=== TEXTE DE LA PAGE ===
....................

L’exposition montre comment ces populations ont servi à créer et à consolider des stéréotypes raciaux basés sur un classement des races, depuis les plus « nobles » (les hommes blancs) jusqu’aux plus basses. On étudiait et mesurait les corps pour tenter de trouver une base scientifique à ce classement. Le sculpteur Arsène Matton était envoyé en 1911 au Congo pour réaliser des moulages en plâtre sur des Congolais vivants, même si beaucoup d’entre eux fuyaient de crainte d’étouffer durant la pose du moulage.
En étudiant la diversité des peuples, les « savants » mettaient l’accent sur les différences et minimisaient les similitudes.
En Belgique, Victor Jacques effectua des centaines de mesures sur les Congolais exposés à Anvers et Tervuren, mais n’arriva jamais à déterminer des « races ».

....................

=== INFORMATIONS ===
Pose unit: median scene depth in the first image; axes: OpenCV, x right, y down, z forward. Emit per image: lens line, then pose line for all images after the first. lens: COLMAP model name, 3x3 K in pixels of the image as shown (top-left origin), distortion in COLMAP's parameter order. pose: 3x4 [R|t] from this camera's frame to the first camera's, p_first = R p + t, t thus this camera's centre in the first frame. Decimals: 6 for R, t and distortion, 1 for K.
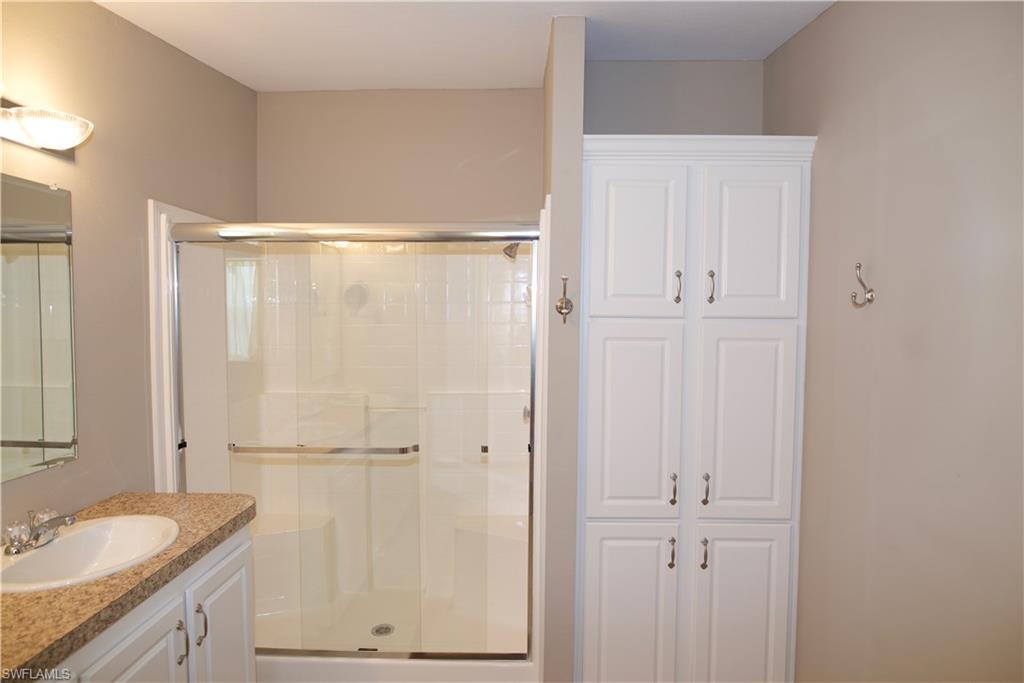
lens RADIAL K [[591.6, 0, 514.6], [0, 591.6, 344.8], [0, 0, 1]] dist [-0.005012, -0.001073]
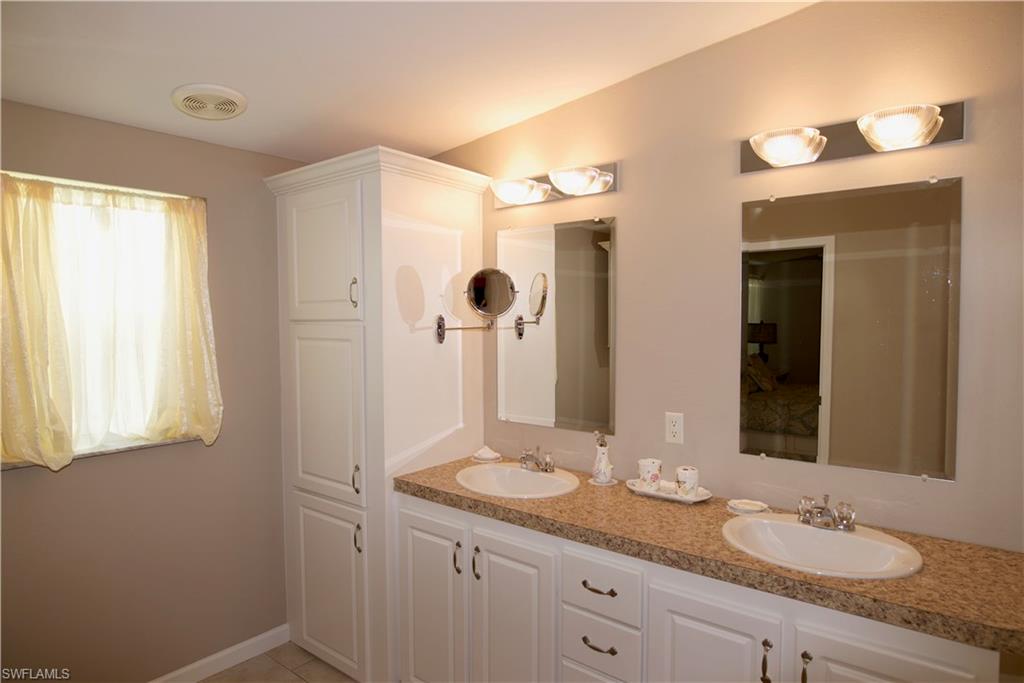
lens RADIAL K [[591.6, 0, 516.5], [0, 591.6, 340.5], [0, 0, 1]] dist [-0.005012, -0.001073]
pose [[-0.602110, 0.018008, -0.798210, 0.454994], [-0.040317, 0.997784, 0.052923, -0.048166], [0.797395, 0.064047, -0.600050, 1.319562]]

....................

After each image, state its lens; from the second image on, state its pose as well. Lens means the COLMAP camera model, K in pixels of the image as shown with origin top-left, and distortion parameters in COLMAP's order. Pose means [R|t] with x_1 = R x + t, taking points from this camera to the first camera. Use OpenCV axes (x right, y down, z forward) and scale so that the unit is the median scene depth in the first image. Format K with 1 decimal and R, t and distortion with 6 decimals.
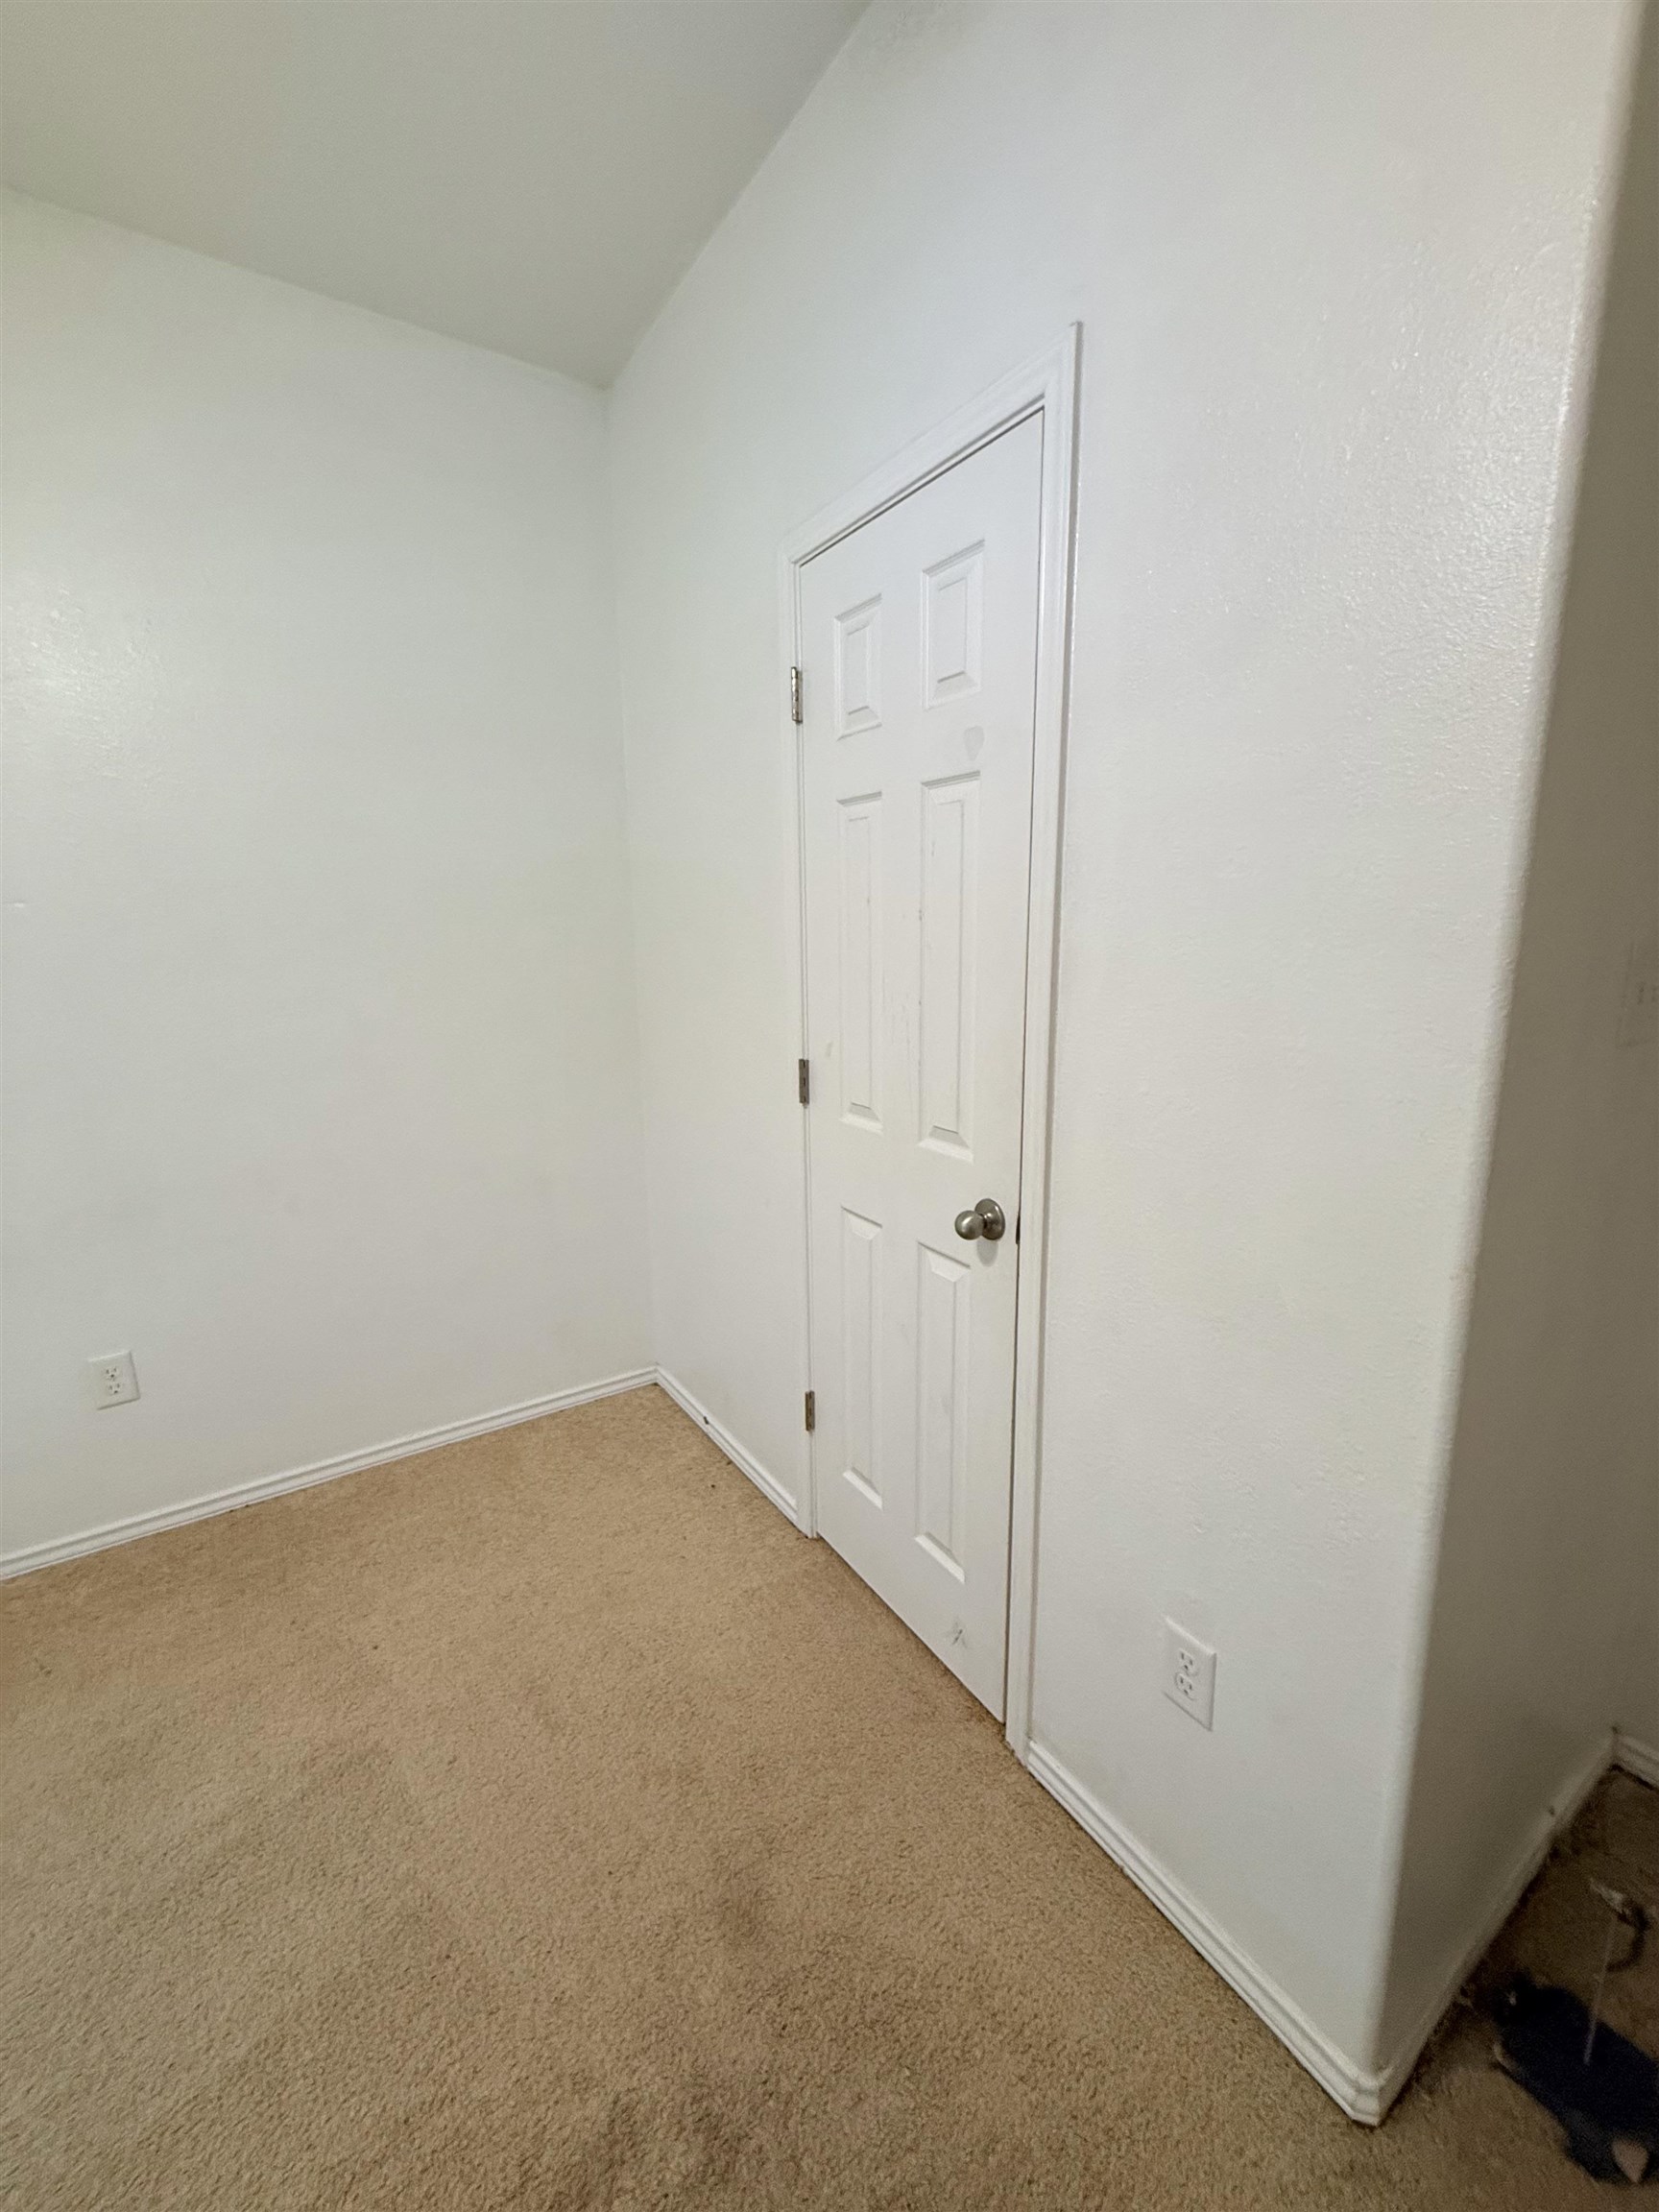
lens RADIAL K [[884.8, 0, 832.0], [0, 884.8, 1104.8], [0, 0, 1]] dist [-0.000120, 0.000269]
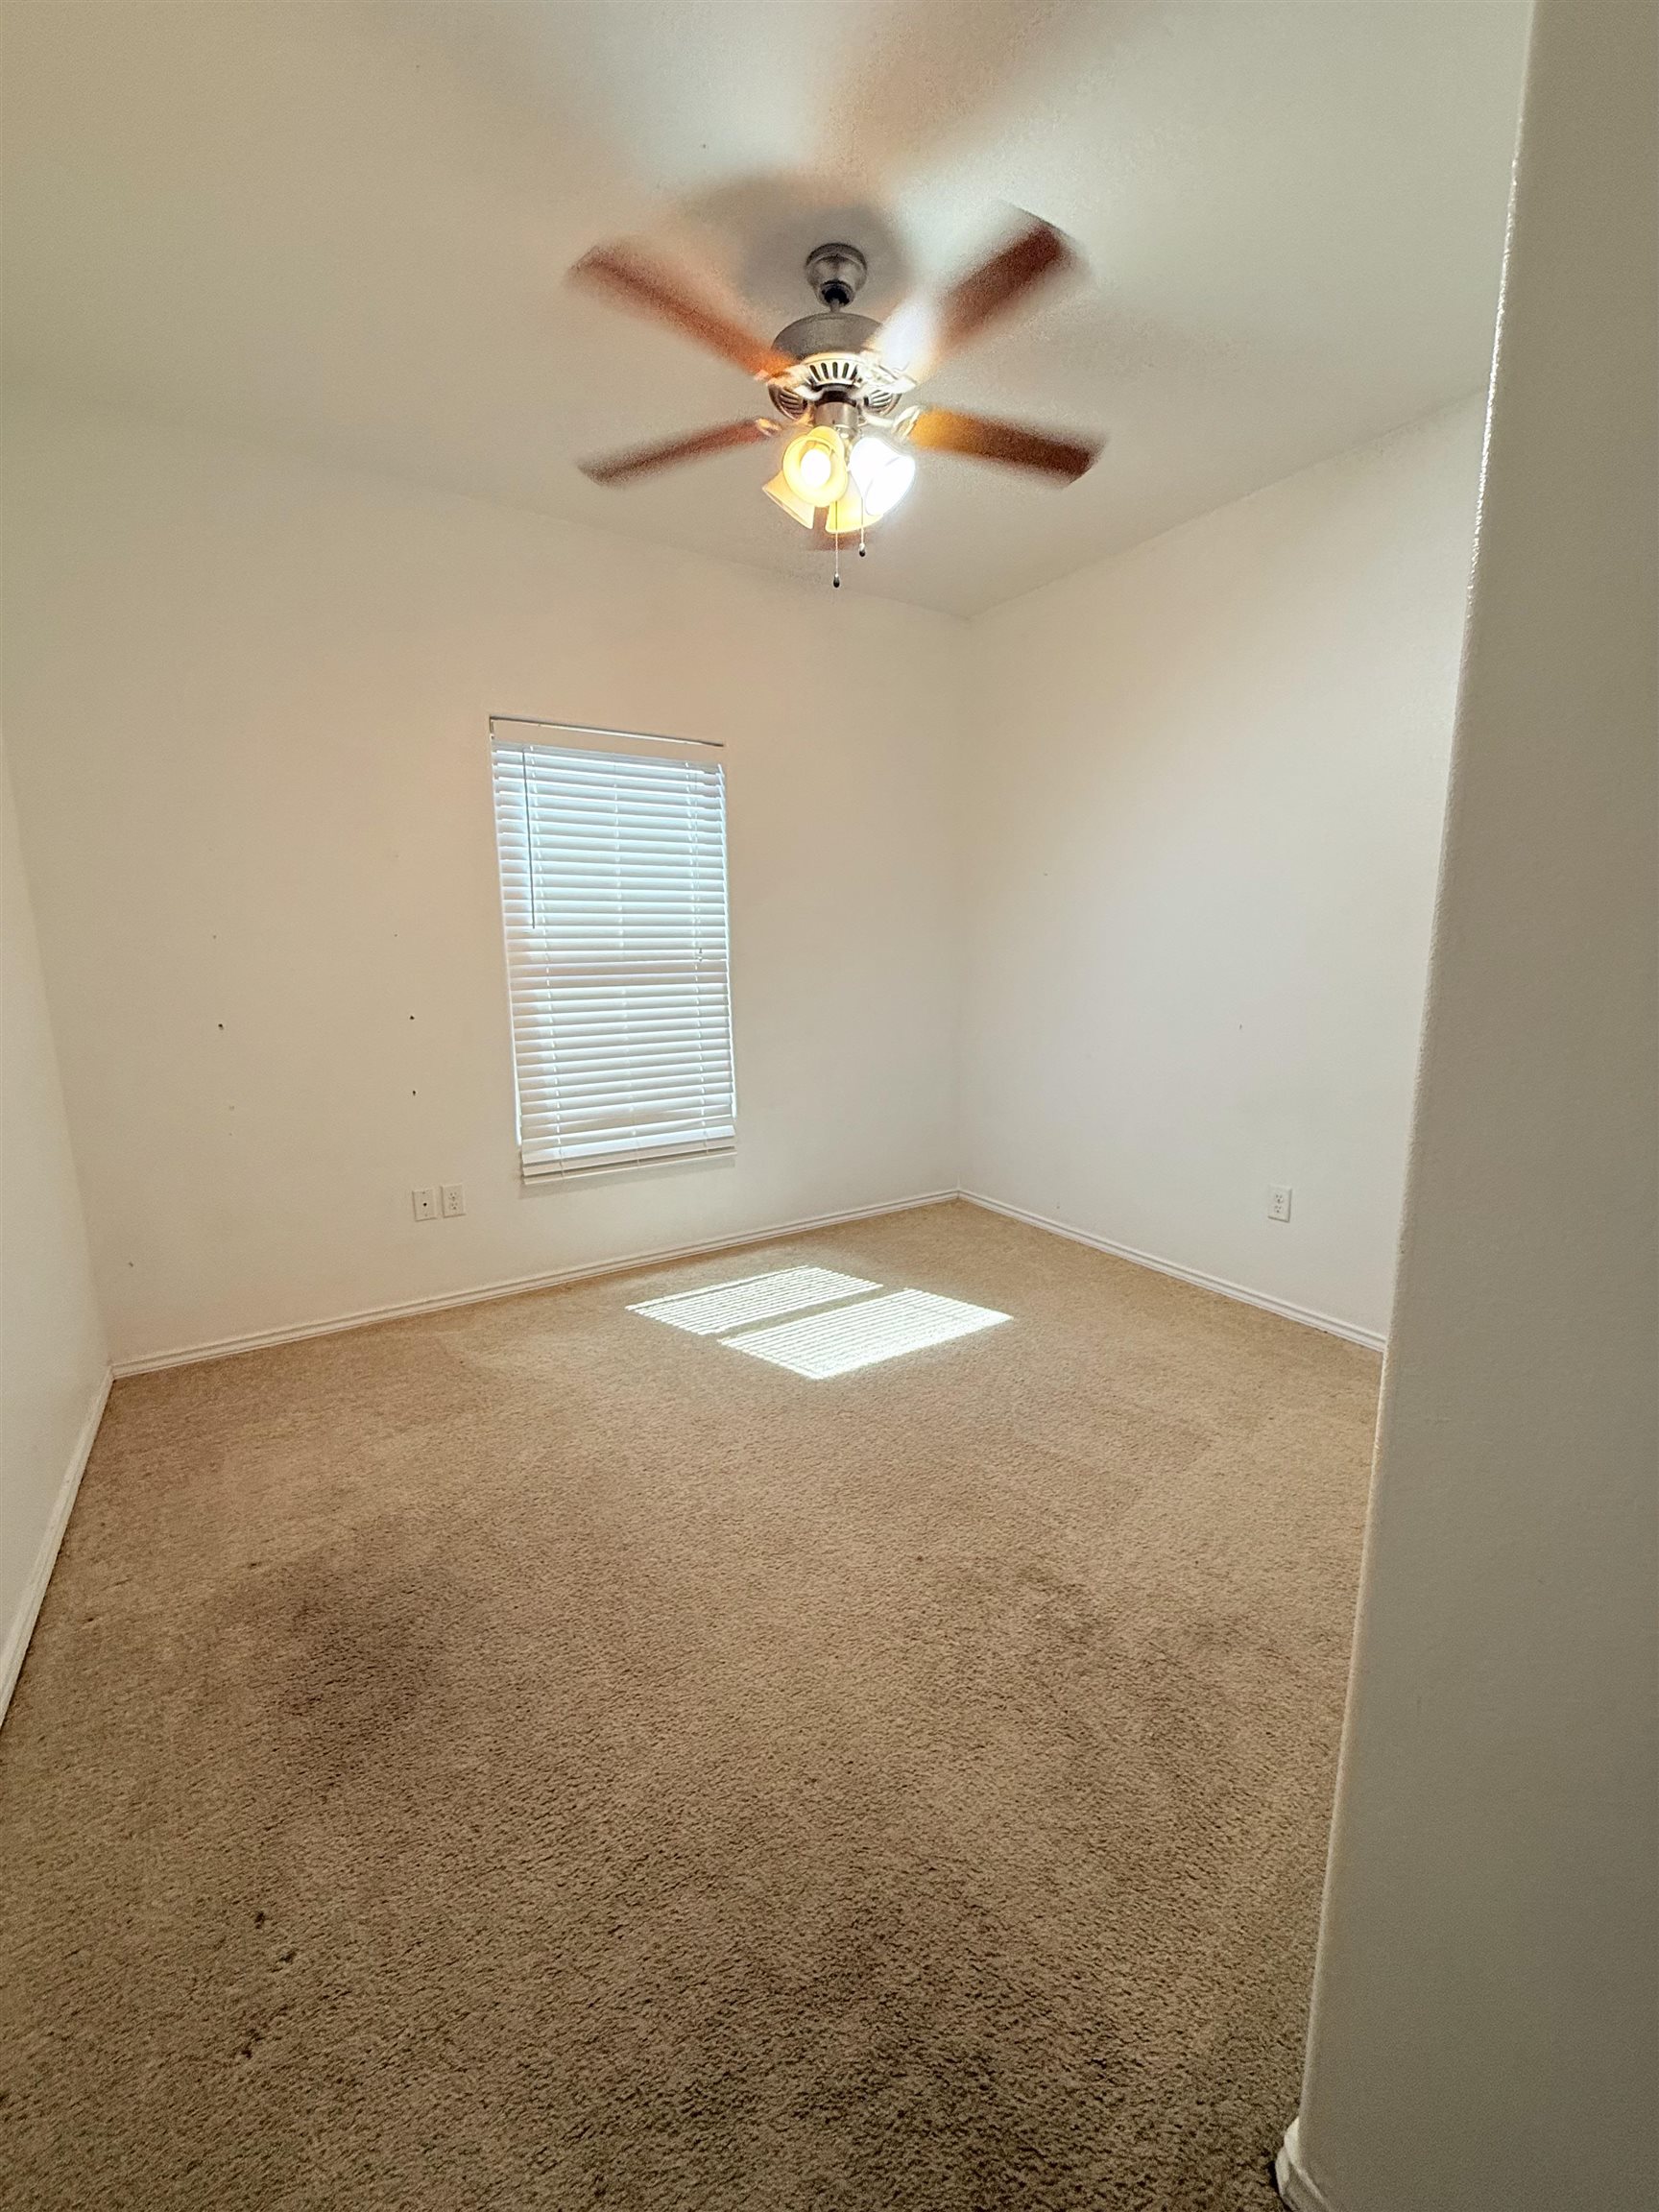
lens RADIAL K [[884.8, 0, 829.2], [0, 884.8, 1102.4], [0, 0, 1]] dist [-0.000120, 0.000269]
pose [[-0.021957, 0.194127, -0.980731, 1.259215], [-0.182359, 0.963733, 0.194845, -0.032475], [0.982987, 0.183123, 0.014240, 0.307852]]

....................

=== CONSIGNE DE TRAVAIL 1 ===
D'après le texte sur l'exposition, pourquoi beaucoup de Congolais fuyaient-ils devant le sculpteur Arsène Matton ? Répondez en une à trois phrases.
=== CONSIGNE DE TRAVAIL 2 ===
Selon le texte sur l'exposition, en quelle année Arsène Matton fut-il envoyé au Congo ?
=== CONSIGNE DE TRAVAIL 3 ===
Prolongez le texte sur l'exposition en reprenant juste après sa dernière phrase.
Les entrées n'interviennent pas dans ce travail.

=== RÉSULTAT 1 ===
Beaucoup de Congolais fuyaient parce qu'ils craignaient d'étouffer pendant la pose du moulage en plâtre qu'Arsène Matton réalisait sur des personnes vivantes.

=== RÉSULTAT 2 ===
En 1911.

=== RÉSULTAT 3 ===
Avec plus de 500 documents (photos, affiches, films, etc.), l'expo explique remarquablement ce phénomène qui ne diminua vraiment qu'après 1918. En 1912 déjà, on lisait dans La grande revue : « Tous ces spectateurs ont un hautain sentiment de la supériorité blanche. Tous ces gens qui, la semaine, ont peiné à des tâches misérables et sur qui la civilisation n'a passé que comme un dressage, ont des instincts de marchands d'esclaves. »
La fin des « zoos humains » approchait. Nos pays avaient bien vu l’aide que ces peuples africains colonisés nous avaient apporté en 14-18 et surtout, le cinéma s’imposait désormais pour offrir au public un exotisme plus puissant où la « sauvagerie » pouvait mieux être mise en scène.
Même s'il fut bien différent, l'expo 58 à Bruxelles accueillit le dernier « zoo humain » avec le « village congolais ». Symboliquement, il s'est vidé de ses figurants avant la fin de l'expo.
Sur un mur, à l’Africa Museum, ont été écrits ces agressions verbales du quotidien qui demeurent encore à l’égard des Afro-descendants et qu’on peut analyser comme le produit persistant de ces stéréotypes construits pendant des décennies.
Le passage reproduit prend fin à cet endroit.